Identity Theft 

Patrol officer caught selling informant's name, address, and Social Security number.

It sounds like a scene from a mafia film: In a covert meeting, a drug-dealing, crooked cop agrees to sell information about a confidential informant to another drug dealer. But unbeknownst to the cop, the other dealer is secretly taping the conversation for the FBI.

Last week, the FBI arrested Thomas Braswell, an officer with the Shelby County Sheriff's Office (SCSO), and charged him with bribery for allegedly selling confidential information. Pending an investigation, he was relieved of duty with pay.

According to the complaint filed with the U.S. Attorney's Office, Braswell received $500 late last month from an undercover informant posing as a coke and steroids dealer in exchange for the address, Social Security number, driver's license history, and date of birth of another informant used in the SCSO investigations.

Braswell obtained the information through SCSO computers and read it out over the phone. All the while, the informant was taping the conversation. Several other conversations were also taped via telephone and during face-to-face meetings.

During one conversation, Braswell discussed his efforts to obtain steroids. Sheriff Mark Luttrell says it was Braswell's drug involvement that prompted the FBI investigation.

"In this case, officers were working on some drug crimes.
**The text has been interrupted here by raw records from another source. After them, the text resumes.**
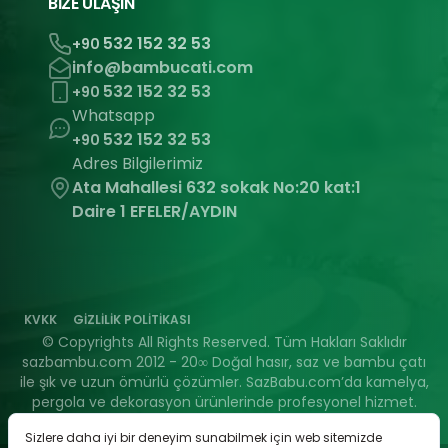
BİZE ULAŞIN
532 152 32 53
+90
info@bambucati.com
532 152 32 53
+90
Whatsapp
532 152 32 53
+90
Adres Bilgilerimiz
Ata Mahallesi 632 sokak No:20 kat:1
Daire 1 EFELER/AYDIN
KVKK
GİZLİLİK POLİTİKASI
© Copyrights All Rights Reserved. Tüm Hakları Saklıdır
sazbambu.com 2012 - 20∞ Doğal hasır, saz ve bambu çatı
ile şık ve uzun ömürlü çözümler. SazBabu.com’da kamelya,
pergola ve dekorasyon ürünlerinde profesyonel hizmet.
Sizlere daha iyi bir deneyim sunabilmek için web sitemizde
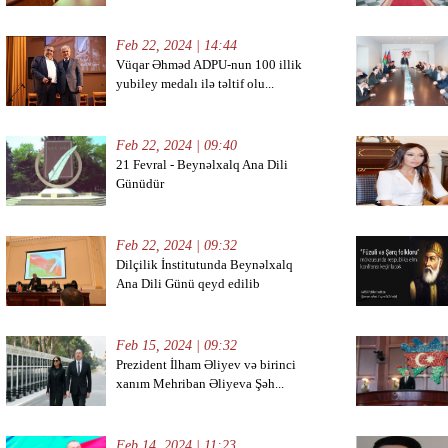
Feb 22, 2024 | 14:44
Vüqar Əhməd ADPU-nun 100 illik
yubiley medalı ilə təltif olu...
Feb 22, 2024 | 09:40
21 Fevral - Beynəlxalq Ana Dili
Günüdür
Feb 22, 2024 | 09:32
Dilçilik İnstitutunda Beynəlxalq
Ana Dili Günü qeyd edilib
Feb 15, 2024 | 09:32
Prezident İlham Əliyev və birinci
xanım Mehriban Əliyeva Şəh...
Feb 14, 2024 | 11:23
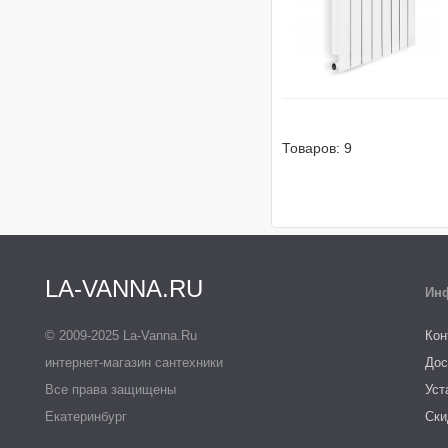
Товаров: 9
LA-VANNA.RU
Ин
© 2009-2025 La-Vanna.Ru
Кон
интернет-магазин сантехники
Дос
Все права защищены
Уст
Екатеринбург
Ски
In the course of that routine investigation, this case came up involving [Braswell]," says Luttrell. "They just started following the leads. It wasn't a situation where we started out targeting a particular officer."
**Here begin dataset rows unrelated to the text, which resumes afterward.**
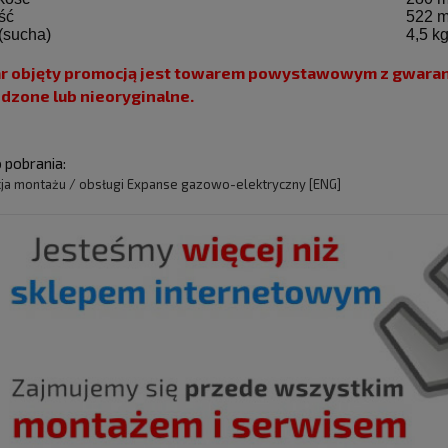
ść
522 
(sucha)
4,5 k
r objęty promocją jest towarem powystawowym z gwaranc
dzone lub nieoryginalne.
o pobrania:
cja montażu / obsługi Expanse gazowo-elektryczny [ENG]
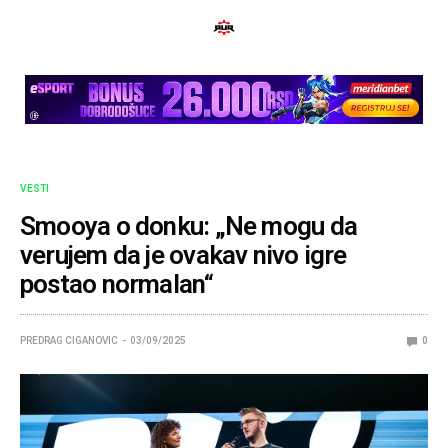
VESTI
Smooya o donku: „Ne mogu da
verujem da je ovakav nivo igre
postao normalan“
PREDRAG CIGANOVIC
03/09/2025
0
Though Braswell's primary duties were those of a patrolman, he had access to the same informant database that drug and gang units have.

"There's certain information that all of our law enforcement officers have access to," says Luttrell. "It's considered for official use only. That doesn't mean it's top-secret or highly classified. But there is an understanding that it's considered to be sensitive information not to be released to the public."

Luttrell acknowledges that Braswell could have put an informant in danger had he given that information to a real drug dealer. He says that informants range from "John Q. Citizen to someone with a criminal background."

"Fortunately, we became aware of this in time. We were able to control it," says Luttrell. "We just have to be very aggressive in responding to it."

As a result, Luttrell says the SCSO will be beefing up lessons about handling sensitive information in their in-service training, the 40 hours of classes every officer takes annually.

They'll also be looking at their system of storing confidential information.

"Anytime you have an event like this, you certainly look at your internal procedures to see if your restrictions are tight enough," says Luttrell. "We'll go through that routine process of accessing our security."

Braswell is the third SCSO officer charged in a federal investigation since 2005. According to personnel records obtained by the Flyer, Braswell was cited for attempting to start a fight with another officer in 2004. He's also been cited for improper handling of a traffic ticket, accidentally discharging his weapon in the prison ward, and crashing his police vehicle.